По существу, фигура Дюфаи ознаменовала собой и завершение периода, известного под названием Средневековье, и первые, робкие шаги эпохи совершенно новой — ну ладно, почти, — вечно поющего и вечно танцующего Ренессанса. Родившийся в тот самый год, когда умер Чосер, в 1400-й, Дюфаи принадлежал к поколению, ставшему свидетелем битвы при Азенкуре, появления первых печатных книг и сожжения в Руане Жанны д’Арк. С ходом времени он окончательно обосновался в Камбре, который помог обратить в одну из главных — с тех пор как руанский палач произнес незабываемые слова: «Zut! J’ai perdu mes alumettes!»[*] — тем для разговоров. Ко времени, когда Дюфаи возвратился в городок Камбре, Данстейбл уже скончался, как и Константин XI, вместе с которым прекратила существование Византийская империя. Довольно интересным, а для кофеманов всего мира, возможно, и более важным является то обстоятельство, что расположенный в Юго-Западной Аравии порт Мокка обратился к тому же времени в главный центр мирового кофейного экспорта.

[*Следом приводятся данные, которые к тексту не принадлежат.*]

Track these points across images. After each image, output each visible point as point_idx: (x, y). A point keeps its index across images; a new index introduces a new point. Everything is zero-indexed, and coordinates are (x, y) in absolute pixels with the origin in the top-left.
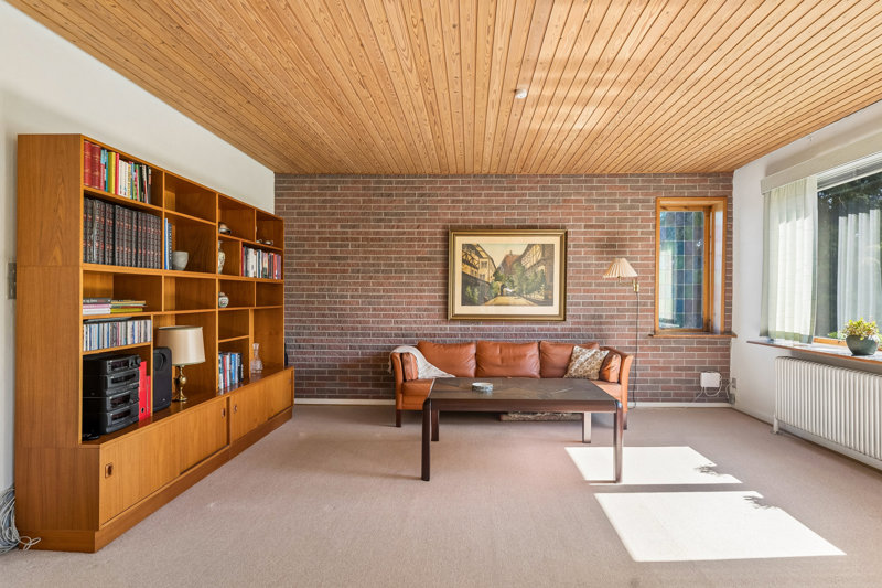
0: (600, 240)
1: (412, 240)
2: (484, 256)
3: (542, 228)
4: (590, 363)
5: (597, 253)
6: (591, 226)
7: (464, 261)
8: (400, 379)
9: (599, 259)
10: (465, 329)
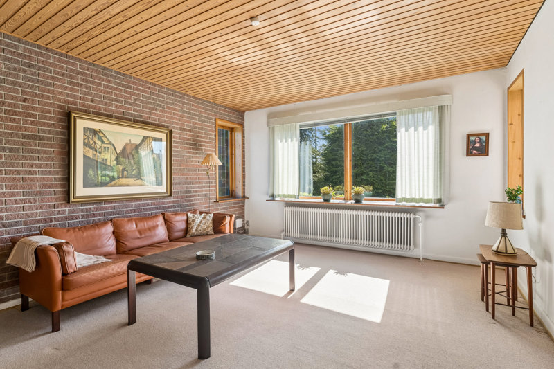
0: (188, 140)
1: (15, 113)
2: (106, 141)
3: (152, 124)
4: (205, 224)
5: (187, 148)
6: (184, 130)
7: (86, 145)
8: (59, 274)
9: (189, 153)
10: (87, 210)
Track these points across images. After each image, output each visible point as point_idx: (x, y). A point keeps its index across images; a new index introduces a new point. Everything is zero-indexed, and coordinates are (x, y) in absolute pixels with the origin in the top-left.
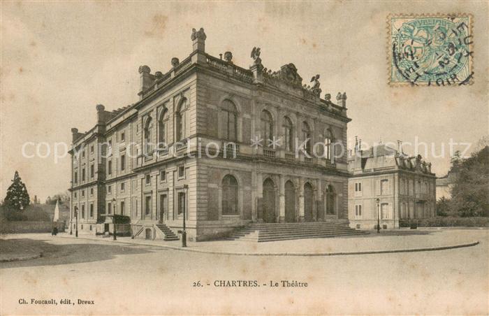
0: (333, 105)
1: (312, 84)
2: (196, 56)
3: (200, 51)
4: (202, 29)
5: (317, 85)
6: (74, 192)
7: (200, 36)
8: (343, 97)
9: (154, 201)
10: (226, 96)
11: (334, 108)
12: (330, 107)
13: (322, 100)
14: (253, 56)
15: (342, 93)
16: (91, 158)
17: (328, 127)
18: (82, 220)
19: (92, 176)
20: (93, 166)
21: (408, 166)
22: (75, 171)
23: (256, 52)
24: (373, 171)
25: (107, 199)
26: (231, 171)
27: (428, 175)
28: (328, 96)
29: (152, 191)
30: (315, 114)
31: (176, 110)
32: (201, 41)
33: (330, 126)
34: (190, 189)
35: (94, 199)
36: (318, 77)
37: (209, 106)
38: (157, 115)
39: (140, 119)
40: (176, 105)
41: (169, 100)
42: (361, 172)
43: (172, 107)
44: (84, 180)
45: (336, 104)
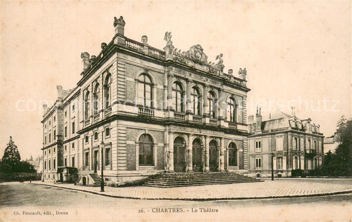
0: (235, 78)
1: (217, 62)
2: (117, 38)
3: (120, 35)
4: (121, 17)
5: (221, 62)
6: (45, 151)
7: (119, 23)
8: (243, 72)
9: (91, 156)
10: (142, 71)
11: (236, 81)
12: (232, 80)
13: (225, 74)
14: (166, 39)
15: (243, 69)
16: (54, 126)
17: (230, 96)
18: (49, 171)
19: (55, 139)
20: (55, 131)
21: (300, 127)
22: (45, 135)
23: (168, 35)
24: (270, 131)
25: (64, 156)
26: (147, 131)
27: (317, 135)
28: (231, 71)
29: (89, 148)
30: (219, 85)
31: (104, 84)
32: (121, 27)
33: (233, 95)
34: (113, 146)
35: (55, 155)
36: (222, 55)
37: (127, 79)
38: (92, 88)
39: (82, 93)
40: (104, 80)
41: (99, 77)
42: (261, 133)
43: (101, 82)
44: (50, 142)
45: (238, 77)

А теперь закройте глаза и представьте себе: голоса играющих детей, плеск воды, невнятное рявканье мегафона. «Так, ладно, всем слушать, сейчас 1450-й. Мне нужна новая эра. Прошу всех, у кого есть на рукавах средневековые красные повязки, покинуть генофонд. Повторяю, сейчас 1450-й, просьба ко всем, у кого есть на рукавах средневековые красные повязки, покинуть генофонд. Наступает эпоха Ренессанса». И затем в сторону, к помощнику режиссера: «Хорошо, впускайте ренессансную массовку». Да-да, я понимаю, все произошло не так, но по крайней мере у нас теперь имеются стартовые колодки.